> [Extrait de page]:
====================

Le CEF est présidé par le ministre délégué chargé des Comptes publics, qui peut s’adjoindre le concours de toute personne qualifiée. Il se réunit au moins deux fois par an et rend un rapport annuel public.
Avec quels moyens d’action ?
Ce nouveau Conseil dispose de plusieurs moyens d’action pour remplir sa mission, et il pourra :
- demander aux administrations concernées de lui communiquer toute information utile à l’évaluation des fraudes ;
- réaliser ou faire réaliser des études, des enquêtes ou des sondages ;
- organiser des auditions ou des consultations ;
- recourir à des experts externes ;
- s’appuyer sur les travaux existants, notamment ceux réalisés par les organismes internationaux.
Il dispose d’un secrétariat permanent assuré par la direction générale des finances publiques, et il lui est alloué un budget annuel de 5 millions d’euros.
Quels seront ses domaines d’investigation ?

====================

> [Données fournies]:
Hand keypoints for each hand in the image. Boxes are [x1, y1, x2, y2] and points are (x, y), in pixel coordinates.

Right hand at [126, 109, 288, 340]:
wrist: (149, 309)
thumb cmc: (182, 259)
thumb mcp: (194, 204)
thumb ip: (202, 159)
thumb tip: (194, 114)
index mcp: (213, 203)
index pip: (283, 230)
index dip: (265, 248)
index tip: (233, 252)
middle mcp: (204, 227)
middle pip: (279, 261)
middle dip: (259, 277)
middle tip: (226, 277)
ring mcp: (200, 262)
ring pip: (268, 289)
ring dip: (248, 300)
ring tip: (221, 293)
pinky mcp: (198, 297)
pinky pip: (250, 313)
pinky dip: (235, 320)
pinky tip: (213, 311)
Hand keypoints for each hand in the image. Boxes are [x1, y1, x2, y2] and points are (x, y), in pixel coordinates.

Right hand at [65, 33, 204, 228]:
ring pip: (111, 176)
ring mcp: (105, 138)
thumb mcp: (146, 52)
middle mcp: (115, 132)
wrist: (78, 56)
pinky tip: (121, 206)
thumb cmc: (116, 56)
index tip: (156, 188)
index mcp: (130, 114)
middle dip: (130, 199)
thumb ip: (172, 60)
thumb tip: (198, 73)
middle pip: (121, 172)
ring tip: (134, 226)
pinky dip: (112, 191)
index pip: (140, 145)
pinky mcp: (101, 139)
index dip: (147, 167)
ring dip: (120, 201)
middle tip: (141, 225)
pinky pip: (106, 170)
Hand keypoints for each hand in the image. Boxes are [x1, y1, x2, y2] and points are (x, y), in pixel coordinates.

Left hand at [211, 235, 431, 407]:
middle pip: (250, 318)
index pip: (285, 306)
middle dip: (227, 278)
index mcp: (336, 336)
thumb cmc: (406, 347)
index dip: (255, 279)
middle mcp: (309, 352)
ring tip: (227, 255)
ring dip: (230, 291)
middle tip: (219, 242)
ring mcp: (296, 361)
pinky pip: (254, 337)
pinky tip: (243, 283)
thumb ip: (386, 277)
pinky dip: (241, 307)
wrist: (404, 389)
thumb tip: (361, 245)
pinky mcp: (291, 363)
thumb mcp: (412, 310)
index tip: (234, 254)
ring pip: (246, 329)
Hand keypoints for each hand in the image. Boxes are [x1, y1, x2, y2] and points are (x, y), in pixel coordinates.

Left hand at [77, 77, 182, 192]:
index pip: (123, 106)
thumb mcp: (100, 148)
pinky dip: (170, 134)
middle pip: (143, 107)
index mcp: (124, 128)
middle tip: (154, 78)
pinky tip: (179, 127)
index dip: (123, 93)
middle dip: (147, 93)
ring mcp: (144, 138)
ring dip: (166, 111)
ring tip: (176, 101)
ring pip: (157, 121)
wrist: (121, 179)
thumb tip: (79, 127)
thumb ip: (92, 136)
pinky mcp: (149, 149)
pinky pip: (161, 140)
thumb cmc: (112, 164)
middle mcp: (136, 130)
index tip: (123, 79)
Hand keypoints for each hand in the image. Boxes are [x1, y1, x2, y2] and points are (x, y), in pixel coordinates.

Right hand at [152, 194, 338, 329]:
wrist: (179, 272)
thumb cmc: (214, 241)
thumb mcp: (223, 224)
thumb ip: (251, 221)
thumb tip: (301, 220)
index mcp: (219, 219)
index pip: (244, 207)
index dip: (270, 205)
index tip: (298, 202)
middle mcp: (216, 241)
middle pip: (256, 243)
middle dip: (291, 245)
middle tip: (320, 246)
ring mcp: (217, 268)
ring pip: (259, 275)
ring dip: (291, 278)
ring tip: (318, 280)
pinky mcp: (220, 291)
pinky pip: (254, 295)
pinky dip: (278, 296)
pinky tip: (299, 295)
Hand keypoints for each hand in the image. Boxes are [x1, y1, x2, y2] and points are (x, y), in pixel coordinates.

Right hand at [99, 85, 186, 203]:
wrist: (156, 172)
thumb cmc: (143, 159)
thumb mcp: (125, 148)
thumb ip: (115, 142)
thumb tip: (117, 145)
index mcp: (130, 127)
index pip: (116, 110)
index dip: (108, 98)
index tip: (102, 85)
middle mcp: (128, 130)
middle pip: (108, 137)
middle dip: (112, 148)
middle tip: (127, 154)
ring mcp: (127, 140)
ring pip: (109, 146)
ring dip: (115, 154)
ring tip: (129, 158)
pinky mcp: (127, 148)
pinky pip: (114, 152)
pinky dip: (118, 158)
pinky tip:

====================

> [Liste des tâches]:
(A) D'après l'extrait sur le CEF, quel budget annuel est alloué à ce Conseil ?
(B) Recopiez le passage de l'extrait sur le CEF qui va de « Le CEF est présidé » jusqu'à « les organismes internationaux. ».
Les enregistrements forment un ensemble à part, distinct de l'extrait sur le CEF.

> [Réponses par tâche]:
(A) Un budget annuel de 5 millions d'euros.

(B)
Le CEF est présidé par le ministre délégué chargé des Comptes publics, qui peut s’adjoindre le concours de toute personne qualifiée. Il se réunit au moins deux fois par an et rend un rapport annuel public.
Avec quels moyens d’action ?
Ce nouveau Conseil dispose de plusieurs moyens d’action pour remplir sa mission, et il pourra :
- demander aux administrations concernées de lui communiquer toute information utile à l’évaluation des fraudes ;
- réaliser ou faire réaliser des études, des enquêtes ou des sondages ;
- organiser des auditions ou des consultations ;
- recourir à des experts externes ;
- s’appuyer sur les travaux existants, notamment ceux réalisés par les organismes internationaux.